出自と経歴
- 封敖、字は碩夫、その先祖は渤海蓚の人。祖父は希奭。父の諒は官が低かった。敖は元和十年に進士第に登り、累く諸侯の府に招かれ、太和中、入朝して右拾遺となった。会昌初、員外郎知制誥として翰林学士に召され、中書舎人を拝した。

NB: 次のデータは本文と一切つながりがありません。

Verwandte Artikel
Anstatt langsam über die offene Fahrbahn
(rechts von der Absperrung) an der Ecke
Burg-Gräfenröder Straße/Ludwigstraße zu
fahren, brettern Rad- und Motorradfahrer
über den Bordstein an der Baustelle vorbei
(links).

- 敖は構思が敏速で、語は近くとも理は優れ、奇僻を求めず、武宗に深く重んじられた。かつて『賜陣傷邊將詔』を起草した際の警句「傷は爾の体にあれど、痛みは朕の身にあり」を帝は見て善しとし宮錦を賜った。李德裕が相位にあり回鶻を破り劉稹を誅する策を定めた際、議論の中で異論を唱える者もあったが、徳裕は籌計指画し奇功を立てた。武宗は徳裕を賞し衛国公に封じ太尉とし、その制語に「風波の中で横議を遏め、掌握のうちに奇謀を定めた。逆賊の稹が兵を盗み壺関が昼も鎖されていた折、造膝の嘉話、胸襟を開いた静思、意は皆我と同じく言は他に惑わされなかった」と記した。制が出ると敖はこれを慶いに赴いたところ、徳裕は口ずさんでこの数句を誦し、敖の肩を撫でて「陸生(陸賈)に『恨むらくは文が意に及ばぬこと』という言葉があるが、卿のこの語のようなものは、筆を執る者もたやすくは言葉にできない」と述べ、座中で自らの帯びていた玉帯を解いて敖に贈り、深く礼遇した。
- しかし敖は士としての節操を保たず、人々はその才を重んじながらもその行いを軽んじ、徳裕も大きくは用いなかった。徳裕が罷相すると敖もまた内職を罷められた。宣宗即位後、礼部侍郎に遷り、大中二年、貢部を掌り多く文士を抜擢した。吏部侍郎・渤海男・食邑七百戸に転じ、四年、興元尹・御史大夫・山南西道節度使として出、左散騎常侍を歴任し、十一年、太常卿を拝し淄青節度使に出、入朝して戸部尚書となり卒した。
- 子の彦卿・望卿、従子の特卿はいずれも進士に及第し、咸通以後、清顕を歴任した。
史論
- 史臣曰く、韋公(韋温)は正直で官を守り、正面から諫めて礼を得た。蕭子(蕭祐)は吏隠にありながらも名賢であった。蔚章(銭徽)は操韻こそ高くないが、従容とした長者であった。郁・朗の兄弟は志節高く、郁にはとくに世に伝わる風格があった。三高(高釴・銖・鍇)は一時に並び秀で、二馮(馮宿・定)は千里を競うほどであり、いずれも文才で国を輝かせ名を揚げた。文章の潤色の才では封(封敖)に並ぶ者はなく、長寿と栄慶を得たことも儒者として恥じるところはない。
- 賛に曰く、蒲を伏して諫めを進め、筆を染めて文を為す。獨孤・韋氏は志を君を匡すことに置いた。馮・高の諸子は綺繡のごとく繽紛たり。禁垣に美を独占し、渤海(封敖)は雲を凌いだ。